## [Given data]
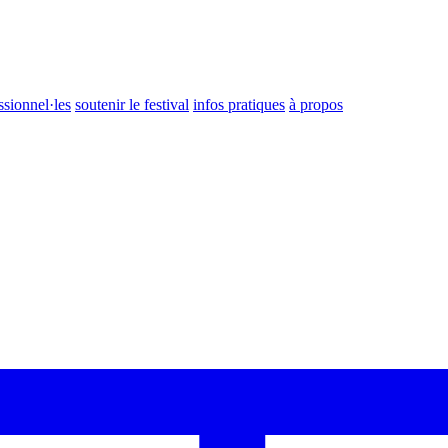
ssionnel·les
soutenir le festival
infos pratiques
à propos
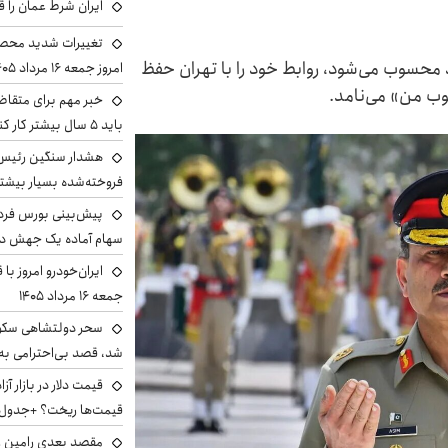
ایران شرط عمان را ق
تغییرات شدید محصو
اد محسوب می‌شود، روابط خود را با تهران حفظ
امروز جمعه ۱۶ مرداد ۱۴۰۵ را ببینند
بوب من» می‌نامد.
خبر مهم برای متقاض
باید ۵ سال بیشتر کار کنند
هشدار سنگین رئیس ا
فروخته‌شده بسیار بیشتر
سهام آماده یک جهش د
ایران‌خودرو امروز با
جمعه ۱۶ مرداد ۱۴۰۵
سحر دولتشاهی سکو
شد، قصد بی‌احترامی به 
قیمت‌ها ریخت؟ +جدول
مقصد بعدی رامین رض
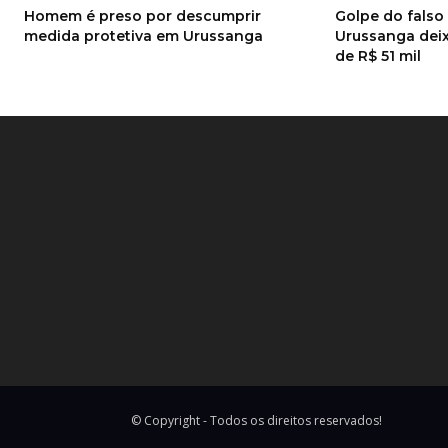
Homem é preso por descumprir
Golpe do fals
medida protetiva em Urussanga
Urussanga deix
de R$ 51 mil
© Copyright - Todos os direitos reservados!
==
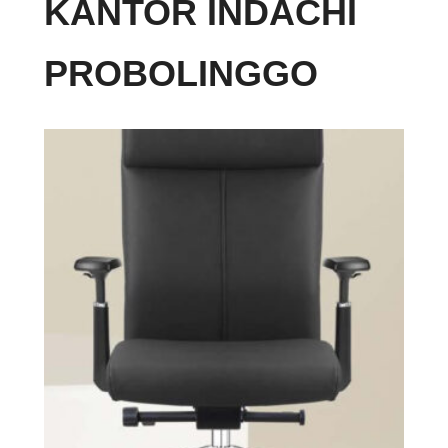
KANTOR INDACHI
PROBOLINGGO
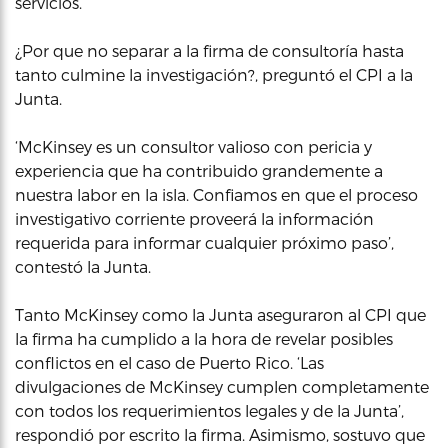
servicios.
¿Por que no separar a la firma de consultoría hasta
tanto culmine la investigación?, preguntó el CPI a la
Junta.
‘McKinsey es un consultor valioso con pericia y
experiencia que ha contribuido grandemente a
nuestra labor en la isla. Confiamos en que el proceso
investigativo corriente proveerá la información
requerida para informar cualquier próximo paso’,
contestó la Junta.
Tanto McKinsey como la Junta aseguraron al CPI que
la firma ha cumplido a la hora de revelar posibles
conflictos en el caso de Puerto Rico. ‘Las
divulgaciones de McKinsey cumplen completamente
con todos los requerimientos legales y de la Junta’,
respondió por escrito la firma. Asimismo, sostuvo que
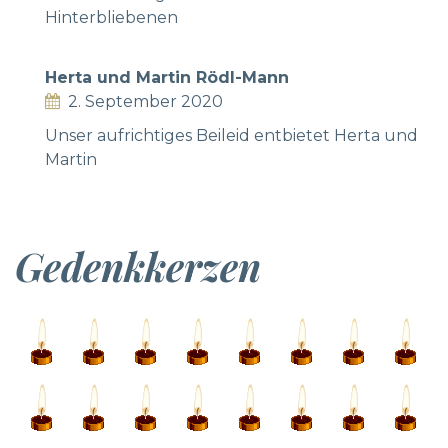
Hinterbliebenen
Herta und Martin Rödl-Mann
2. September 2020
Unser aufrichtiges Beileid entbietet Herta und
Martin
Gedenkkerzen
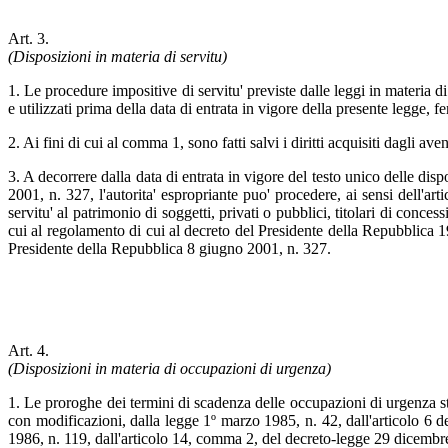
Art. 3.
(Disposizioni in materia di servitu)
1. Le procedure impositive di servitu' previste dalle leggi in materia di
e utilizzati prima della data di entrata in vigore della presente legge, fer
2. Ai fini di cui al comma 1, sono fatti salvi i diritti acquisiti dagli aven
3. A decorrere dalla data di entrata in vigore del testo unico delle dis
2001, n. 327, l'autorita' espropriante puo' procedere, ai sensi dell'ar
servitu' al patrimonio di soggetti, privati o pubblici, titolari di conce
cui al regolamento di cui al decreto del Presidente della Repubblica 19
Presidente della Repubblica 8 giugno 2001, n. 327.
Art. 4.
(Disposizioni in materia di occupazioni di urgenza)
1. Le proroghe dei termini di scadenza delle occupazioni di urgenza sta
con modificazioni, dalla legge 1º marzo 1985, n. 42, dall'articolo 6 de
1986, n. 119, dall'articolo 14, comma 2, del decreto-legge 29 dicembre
* * *
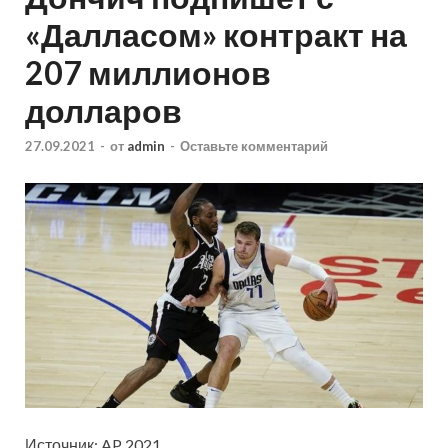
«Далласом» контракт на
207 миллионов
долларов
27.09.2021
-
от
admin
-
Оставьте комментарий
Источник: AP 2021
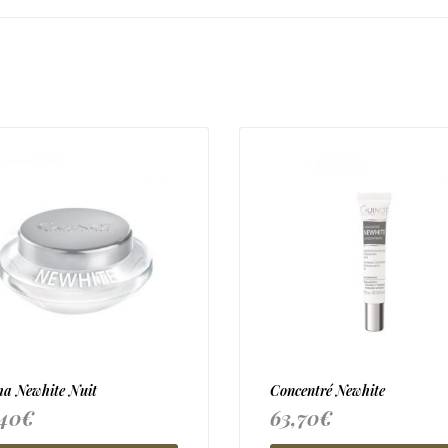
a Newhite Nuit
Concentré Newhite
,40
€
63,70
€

## [Work to complete]
In the records above, find the line with "قیمت‌ها ریخت؟ +جدول". Print exactly from there through the line with "os direitos reservados!", minus the pictures.

## [Reply]
قیمت‌ها ریخت؟ +جدول
مقصد بعدی رامین رض
Homem é preso por descumprir
Golpe do fals
medida protetiva em Urussanga
Urussanga deix
de R$ 51 mil
© Copyright - Todos os direitos reservados!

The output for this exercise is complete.